Tasks:
A) Answer these questions from the outline on theoretical problems in normal science:
(i) What examples does it give of factual information with intrinsic value?
(ii) Which continental scientists used Galileo's and Huyghens' techniques for terrestrial problems?
(iii) Which mathematicians worked to improve the match between Newton's paradigm and celestial observations?
B) According to the outline on theoretical problems in normal science, what on the theoretical side kept Newton's predictions from agreeing perfectly with experiments? Explain in one to three sentences.
-------- Provided passage --------
IV. Classification of Normal Scientific Problems: Theoretical

Theoretical problems in normal science largely mirror the experimental and observational classes.

  1. Predicting Factual Information of Intrinsic Value (Small Part):

    • Using existing theory to predict intrinsically valuable factual information.

    • Examples: Astronomical ephemerides, computation of lens characteristics, radio propagation curves.

    • Often considered "hack work" relegated to engineers or technicians, rarely appearing in significant scientific journals.

  2. Displaying New Applications or Increasing Precision (Main Part):

    • Manipulations of theory undertaken not for intrinsic value, but because they can be directly confronted with experiment.

    • Purpose: To show a new application of the paradigm or increase the precision of an existing one.

    • Need: Arises from immense difficulties in establishing points of contact between theory and nature.

    • Example: Newtonian Dynamics after Newton:

      • Principia's Success: By the early 18^{th} century, Newton's Principia was taken for granted due to significant increases in research scope and precision.

        • Derived Kepler's Laws and explained lunar deviations.

        • Derived results for pendulums and tides on Earth.

        • Derived Boyle's Law and sound speed formula (with ad hoc assumptions).

      • Newton's Limited Applications: Despite generality, Newton developed few applications, and these were not as precise as what a modern graduate student could achieve.

      • Terrestrial Applications: Principia was mainly for celestial mechanics; adapting it for terrestrial problems (especially motion under constraint) was unclear.

        • Continental scientists (Bernoullis, d'Alembert) used Galileo's and Huyghens' techniques successfully for terrestrial problems.

        • The goal was to show these techniques and Principia's as special cases of a more general formulation.

      • Problem of Precision:

        • Empirical Aspect: Required special equipment (Cavendish, Atwood, improved telescopes) for specific data.

        • Theoretical Aspect: Newton made approximations (e.g., pendulum bob as mass point, ignoring air resistance, neglecting inter-planetary gravitational attraction for Kepler's Laws) that limited perfect agreement between predictions and experiments.

      • Successors' Work: Newton's theory was more than satisfactory, but these limitations created fascinating theoretical problems for successors.

        • Europe's best mathematicians (Euler, Lagrange, Laplace, Gauss) worked to improve the match between Newton's paradigm and celestial observations (e.g., motions of more than two attracting bodies, stability of perturbed orbits).

        • They developed powerful mathematical techniques for hydrodynamics and vibrating strings for applications Newton hadn't attempted.
-------- Information shown --------
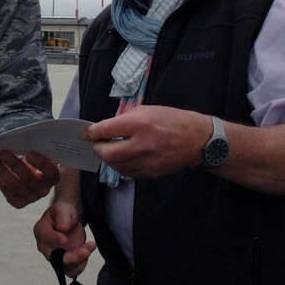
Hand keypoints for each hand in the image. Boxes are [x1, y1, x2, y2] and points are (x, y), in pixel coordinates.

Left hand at [0, 150, 59, 207]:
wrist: (30, 174)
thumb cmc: (34, 160)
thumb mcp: (38, 153)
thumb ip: (35, 148)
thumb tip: (20, 139)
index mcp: (53, 177)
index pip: (51, 172)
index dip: (41, 163)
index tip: (29, 153)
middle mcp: (43, 189)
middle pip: (30, 179)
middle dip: (14, 164)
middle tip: (2, 151)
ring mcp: (31, 197)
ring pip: (16, 186)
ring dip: (2, 170)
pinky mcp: (19, 202)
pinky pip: (8, 193)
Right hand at [34, 200, 95, 277]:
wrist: (69, 220)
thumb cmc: (63, 213)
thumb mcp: (62, 208)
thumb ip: (62, 216)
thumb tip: (62, 228)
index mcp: (40, 230)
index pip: (45, 237)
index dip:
--------
Solutions for each task:
A)
(i) Astronomical ephemerides, computation of lens characteristics, and radio propagation curves.
(ii) The Bernoullis and d'Alembert.
(iii) Euler, Lagrange, Laplace, and Gauss.

B) Newton made simplifying approximations, such as treating a pendulum bob as a mass point, ignoring air resistance, and neglecting the gravitational attraction between planets when deriving Kepler's Laws. These approximations limited how closely his predictions could match experiments.